(Objective) Can you continue the passage below on grammatical metaphor, starting after its last sentence?

(Document passage)
Systemic Functional Linguistics dismantles this myth at a far more fundamental level. In Halliday’s account, language is not a mirror of reality but a resource for making distinctions, and it is precisely through the expansion of those resources that new possibilities of meaning — and coordination — come into being.

The most powerful of these expansion mechanisms is grammatical metaphor.


Congruence and Its Limits

In a congruent mapping, meanings are realised through the lexicogrammar in their most typical form:

  • processes as clauses

  • participants as nominal groups

  • relations as conjunctions

  • qualities as adjectives

For example:

The economy collapsed.

Here, a process (collapse) is realised as a verbal process, with participants organised accordingly. This mapping feels “natural” not because it reflects reality more faithfully, but because it aligns with the most frequent and historically prior mappings in the system.

Congruence, however, is not a limit on meaning. It is simply one region of the system’s potential.


Grammatical Metaphor as Systemic Re-Mapping

Grammatical metaphor occurs when meanings are realised non-congruently — not as stylistic deviation, but as a systemic option within the language.

Consider:

The collapse of the economy.

What was realised congruently as a process is now realised metaphorically as a Thing. This is not a lexical flourish. It is a re-engineering of the semantic–lexicogrammatical interface.

(Records supplied)
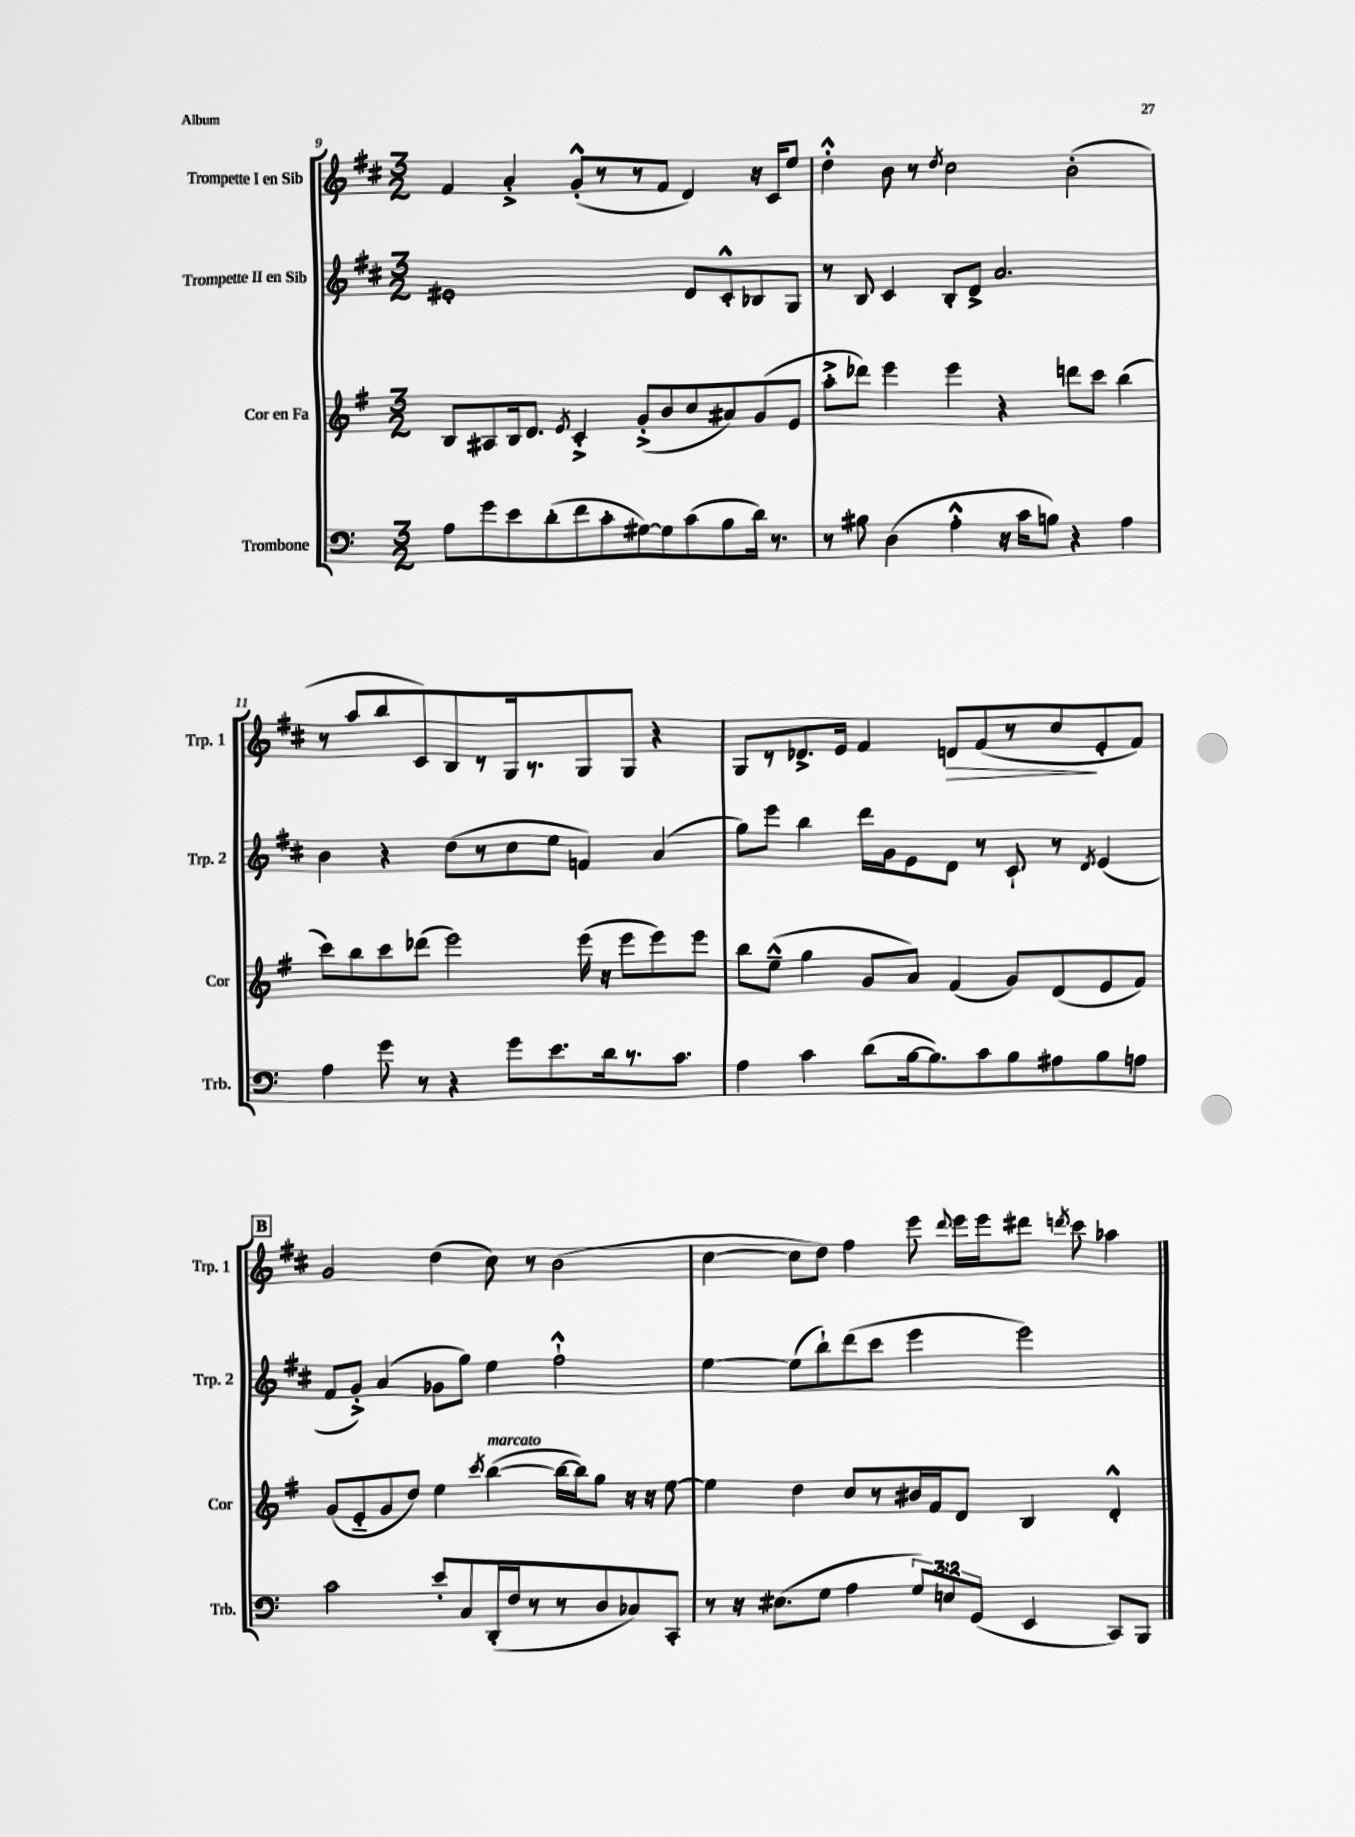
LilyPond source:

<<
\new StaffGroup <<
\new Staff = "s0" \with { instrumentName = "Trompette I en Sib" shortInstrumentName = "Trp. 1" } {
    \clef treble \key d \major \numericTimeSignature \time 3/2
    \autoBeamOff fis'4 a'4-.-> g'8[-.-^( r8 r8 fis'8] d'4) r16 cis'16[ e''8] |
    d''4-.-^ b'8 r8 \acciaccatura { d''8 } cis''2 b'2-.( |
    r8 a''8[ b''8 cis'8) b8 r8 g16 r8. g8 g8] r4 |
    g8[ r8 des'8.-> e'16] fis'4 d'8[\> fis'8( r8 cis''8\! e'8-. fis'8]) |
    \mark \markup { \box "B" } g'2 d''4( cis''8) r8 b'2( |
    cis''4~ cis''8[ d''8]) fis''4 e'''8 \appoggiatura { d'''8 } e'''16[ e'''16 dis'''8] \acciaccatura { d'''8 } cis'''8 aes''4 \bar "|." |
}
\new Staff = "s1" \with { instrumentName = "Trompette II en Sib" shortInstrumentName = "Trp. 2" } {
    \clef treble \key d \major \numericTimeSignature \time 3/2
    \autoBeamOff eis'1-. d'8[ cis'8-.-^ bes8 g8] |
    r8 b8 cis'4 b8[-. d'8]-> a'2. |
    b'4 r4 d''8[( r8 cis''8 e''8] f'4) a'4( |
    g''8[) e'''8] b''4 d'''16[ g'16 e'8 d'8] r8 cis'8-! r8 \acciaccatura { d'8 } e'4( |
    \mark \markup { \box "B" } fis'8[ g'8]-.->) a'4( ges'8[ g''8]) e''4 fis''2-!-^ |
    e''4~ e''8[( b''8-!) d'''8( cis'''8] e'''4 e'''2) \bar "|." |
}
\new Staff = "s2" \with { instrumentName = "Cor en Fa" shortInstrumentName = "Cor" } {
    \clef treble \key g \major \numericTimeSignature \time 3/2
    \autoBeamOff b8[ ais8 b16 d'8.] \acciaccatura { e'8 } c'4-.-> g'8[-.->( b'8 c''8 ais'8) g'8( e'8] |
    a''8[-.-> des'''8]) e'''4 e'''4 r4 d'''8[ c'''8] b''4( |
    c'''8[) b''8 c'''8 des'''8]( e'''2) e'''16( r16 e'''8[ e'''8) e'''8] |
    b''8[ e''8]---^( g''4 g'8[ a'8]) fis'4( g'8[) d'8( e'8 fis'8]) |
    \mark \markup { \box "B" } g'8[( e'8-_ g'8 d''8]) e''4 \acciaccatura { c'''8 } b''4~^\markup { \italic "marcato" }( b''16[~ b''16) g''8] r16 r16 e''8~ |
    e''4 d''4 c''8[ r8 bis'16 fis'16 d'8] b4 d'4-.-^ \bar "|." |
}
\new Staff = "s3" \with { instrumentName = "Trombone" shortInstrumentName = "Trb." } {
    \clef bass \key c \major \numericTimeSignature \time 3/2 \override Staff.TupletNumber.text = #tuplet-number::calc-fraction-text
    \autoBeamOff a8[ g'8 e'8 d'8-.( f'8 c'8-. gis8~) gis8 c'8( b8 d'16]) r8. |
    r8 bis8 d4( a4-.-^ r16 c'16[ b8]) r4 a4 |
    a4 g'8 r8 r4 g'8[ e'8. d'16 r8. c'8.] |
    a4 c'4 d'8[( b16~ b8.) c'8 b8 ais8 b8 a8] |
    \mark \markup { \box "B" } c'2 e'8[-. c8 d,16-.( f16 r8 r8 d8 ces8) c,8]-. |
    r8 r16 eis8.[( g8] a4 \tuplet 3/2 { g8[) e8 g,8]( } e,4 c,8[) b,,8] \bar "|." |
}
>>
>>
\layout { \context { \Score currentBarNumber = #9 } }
==
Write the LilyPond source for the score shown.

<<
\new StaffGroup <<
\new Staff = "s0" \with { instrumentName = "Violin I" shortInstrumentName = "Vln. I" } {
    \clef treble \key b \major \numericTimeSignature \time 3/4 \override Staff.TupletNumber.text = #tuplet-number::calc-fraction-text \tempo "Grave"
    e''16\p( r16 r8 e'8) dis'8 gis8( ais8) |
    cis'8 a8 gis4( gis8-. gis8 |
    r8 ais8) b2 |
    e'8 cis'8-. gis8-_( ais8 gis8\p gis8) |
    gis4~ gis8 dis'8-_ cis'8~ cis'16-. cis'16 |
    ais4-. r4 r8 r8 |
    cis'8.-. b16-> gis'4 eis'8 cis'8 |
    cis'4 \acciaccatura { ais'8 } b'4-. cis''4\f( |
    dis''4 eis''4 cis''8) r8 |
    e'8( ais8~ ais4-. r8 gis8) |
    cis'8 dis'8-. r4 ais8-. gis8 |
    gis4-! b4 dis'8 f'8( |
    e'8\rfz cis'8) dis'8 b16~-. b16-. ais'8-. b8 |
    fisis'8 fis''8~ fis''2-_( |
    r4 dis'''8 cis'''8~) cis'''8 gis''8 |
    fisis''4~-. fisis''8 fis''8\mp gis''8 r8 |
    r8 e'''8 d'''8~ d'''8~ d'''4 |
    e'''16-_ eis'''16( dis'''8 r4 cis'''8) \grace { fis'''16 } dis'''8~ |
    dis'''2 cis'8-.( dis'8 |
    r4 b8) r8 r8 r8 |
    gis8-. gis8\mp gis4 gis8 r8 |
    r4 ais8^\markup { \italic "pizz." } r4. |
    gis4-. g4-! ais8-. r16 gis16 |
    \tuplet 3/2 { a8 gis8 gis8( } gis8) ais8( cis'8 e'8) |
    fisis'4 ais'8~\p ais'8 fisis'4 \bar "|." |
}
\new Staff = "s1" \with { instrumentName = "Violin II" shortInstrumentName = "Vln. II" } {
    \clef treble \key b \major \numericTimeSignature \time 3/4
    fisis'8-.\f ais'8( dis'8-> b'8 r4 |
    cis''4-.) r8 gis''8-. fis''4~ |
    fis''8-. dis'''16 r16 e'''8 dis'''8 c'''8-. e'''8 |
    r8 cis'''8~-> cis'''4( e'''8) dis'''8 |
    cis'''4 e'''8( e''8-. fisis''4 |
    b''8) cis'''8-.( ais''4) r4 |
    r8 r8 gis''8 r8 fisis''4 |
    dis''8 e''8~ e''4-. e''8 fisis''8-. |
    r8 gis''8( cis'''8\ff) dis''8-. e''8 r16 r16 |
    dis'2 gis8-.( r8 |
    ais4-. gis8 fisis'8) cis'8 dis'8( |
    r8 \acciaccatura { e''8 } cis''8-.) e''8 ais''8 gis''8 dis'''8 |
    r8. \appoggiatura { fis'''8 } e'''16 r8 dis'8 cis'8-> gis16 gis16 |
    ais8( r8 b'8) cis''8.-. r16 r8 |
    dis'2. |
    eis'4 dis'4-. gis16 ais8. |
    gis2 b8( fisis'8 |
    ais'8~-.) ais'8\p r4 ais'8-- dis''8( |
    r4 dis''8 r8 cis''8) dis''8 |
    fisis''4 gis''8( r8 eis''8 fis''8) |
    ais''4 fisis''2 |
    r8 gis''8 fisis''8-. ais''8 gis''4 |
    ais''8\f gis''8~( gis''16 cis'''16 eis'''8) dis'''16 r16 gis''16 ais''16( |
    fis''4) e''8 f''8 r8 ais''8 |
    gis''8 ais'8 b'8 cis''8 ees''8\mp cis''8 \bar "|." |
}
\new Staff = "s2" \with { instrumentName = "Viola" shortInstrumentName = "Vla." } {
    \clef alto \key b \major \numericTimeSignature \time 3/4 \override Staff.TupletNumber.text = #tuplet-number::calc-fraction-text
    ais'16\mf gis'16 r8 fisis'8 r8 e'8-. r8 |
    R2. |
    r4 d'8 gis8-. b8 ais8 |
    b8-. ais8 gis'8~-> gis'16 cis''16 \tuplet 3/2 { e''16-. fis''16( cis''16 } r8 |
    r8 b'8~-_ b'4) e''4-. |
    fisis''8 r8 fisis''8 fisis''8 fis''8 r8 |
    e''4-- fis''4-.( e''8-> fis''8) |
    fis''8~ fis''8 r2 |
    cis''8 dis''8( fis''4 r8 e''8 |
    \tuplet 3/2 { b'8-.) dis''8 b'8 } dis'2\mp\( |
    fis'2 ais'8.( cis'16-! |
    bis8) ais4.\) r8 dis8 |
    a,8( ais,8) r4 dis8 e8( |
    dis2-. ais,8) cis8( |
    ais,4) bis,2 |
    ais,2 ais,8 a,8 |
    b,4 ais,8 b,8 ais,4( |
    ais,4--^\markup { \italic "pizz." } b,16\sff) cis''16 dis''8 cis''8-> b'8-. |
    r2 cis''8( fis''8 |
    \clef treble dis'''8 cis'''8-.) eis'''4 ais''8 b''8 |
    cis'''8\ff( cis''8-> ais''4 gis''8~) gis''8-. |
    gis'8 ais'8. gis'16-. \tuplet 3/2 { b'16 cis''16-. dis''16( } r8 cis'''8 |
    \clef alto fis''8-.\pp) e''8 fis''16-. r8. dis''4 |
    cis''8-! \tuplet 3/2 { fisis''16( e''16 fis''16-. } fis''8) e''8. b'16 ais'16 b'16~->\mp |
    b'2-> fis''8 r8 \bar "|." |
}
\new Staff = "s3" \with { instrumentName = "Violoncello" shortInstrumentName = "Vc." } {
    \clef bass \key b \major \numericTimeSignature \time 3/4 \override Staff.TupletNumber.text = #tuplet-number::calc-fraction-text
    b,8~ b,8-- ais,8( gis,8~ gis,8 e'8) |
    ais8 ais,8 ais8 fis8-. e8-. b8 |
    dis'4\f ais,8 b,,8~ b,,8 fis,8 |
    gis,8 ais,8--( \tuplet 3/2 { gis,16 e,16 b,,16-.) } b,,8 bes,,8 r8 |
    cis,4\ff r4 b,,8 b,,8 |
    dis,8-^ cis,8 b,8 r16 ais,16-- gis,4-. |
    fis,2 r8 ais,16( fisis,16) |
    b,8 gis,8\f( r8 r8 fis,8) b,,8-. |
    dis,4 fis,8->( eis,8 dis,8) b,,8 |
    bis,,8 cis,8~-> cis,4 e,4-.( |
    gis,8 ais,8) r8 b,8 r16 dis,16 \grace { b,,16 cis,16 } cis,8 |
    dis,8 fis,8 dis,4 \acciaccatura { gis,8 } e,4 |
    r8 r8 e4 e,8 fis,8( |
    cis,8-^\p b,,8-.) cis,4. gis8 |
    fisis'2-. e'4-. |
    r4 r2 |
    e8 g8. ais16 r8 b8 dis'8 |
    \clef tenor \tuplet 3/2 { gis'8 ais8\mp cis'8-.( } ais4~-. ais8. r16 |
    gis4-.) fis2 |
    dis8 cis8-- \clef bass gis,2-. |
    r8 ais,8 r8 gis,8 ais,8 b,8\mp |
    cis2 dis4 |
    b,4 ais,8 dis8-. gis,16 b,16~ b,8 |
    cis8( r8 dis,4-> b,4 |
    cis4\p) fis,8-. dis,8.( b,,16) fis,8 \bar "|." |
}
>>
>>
==
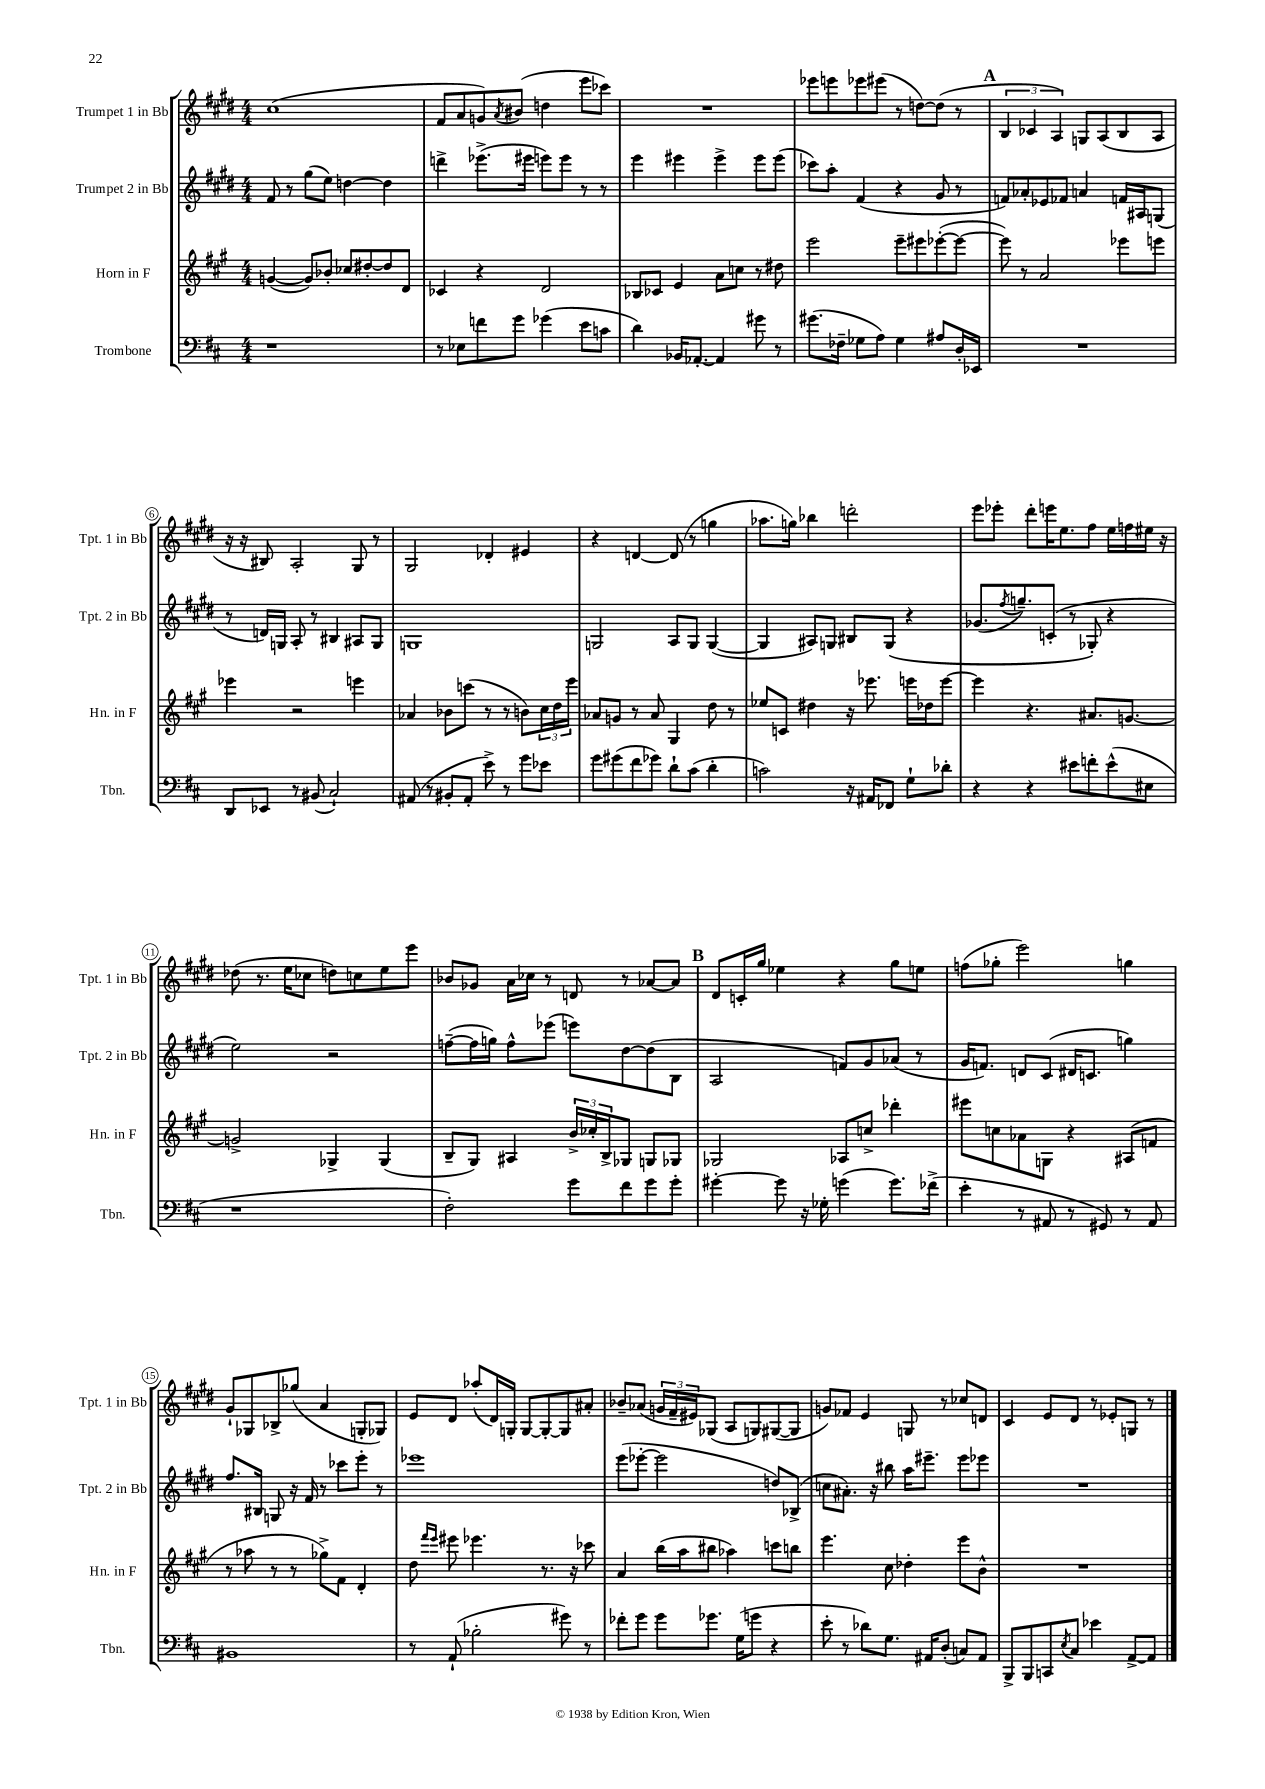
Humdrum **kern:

(The reply)
Halliday & Matthiessen (1999) explain this move in terms of a token–value relation within the semantic stratum:

  • The token is the metaphorical (the collapse of the economy).

  • The value is the congruent (the economy collapsed).

Crucially, the value is not replaced. It remains available as part of the semantic system. What grammatical metaphor does is add a new semiotic option, expanding what the system can do.

This is how the semantic system grows.


Expansion Without Inner Invention

Nothing here requires a creative mind inventing meanings from within. Grammatical metaphor is:

  • systemic, not psychological

  • collective, not individual

  • historical, not spontaneous

When a process becomes a Thing, it can now:

  • enter into taxonomies

  • participate in logical relations

  • be quantified, compared, accumulated

  • function as an object of technical reasoning

This is why scientific, bureaucratic, legal, and philosophical discourse rely so heavily on grammatical metaphor. It allows meanings to be stabilised, transported, and recombined across contexts.

Novelty arises not from imagination, but from new relational affordances.


Semiotic Novelty as Relational Reconfiguration

Grammatical metaphor does not introduce new meanings ex nihilo. Instead, it reconfigures how existing meanings can relate to one another.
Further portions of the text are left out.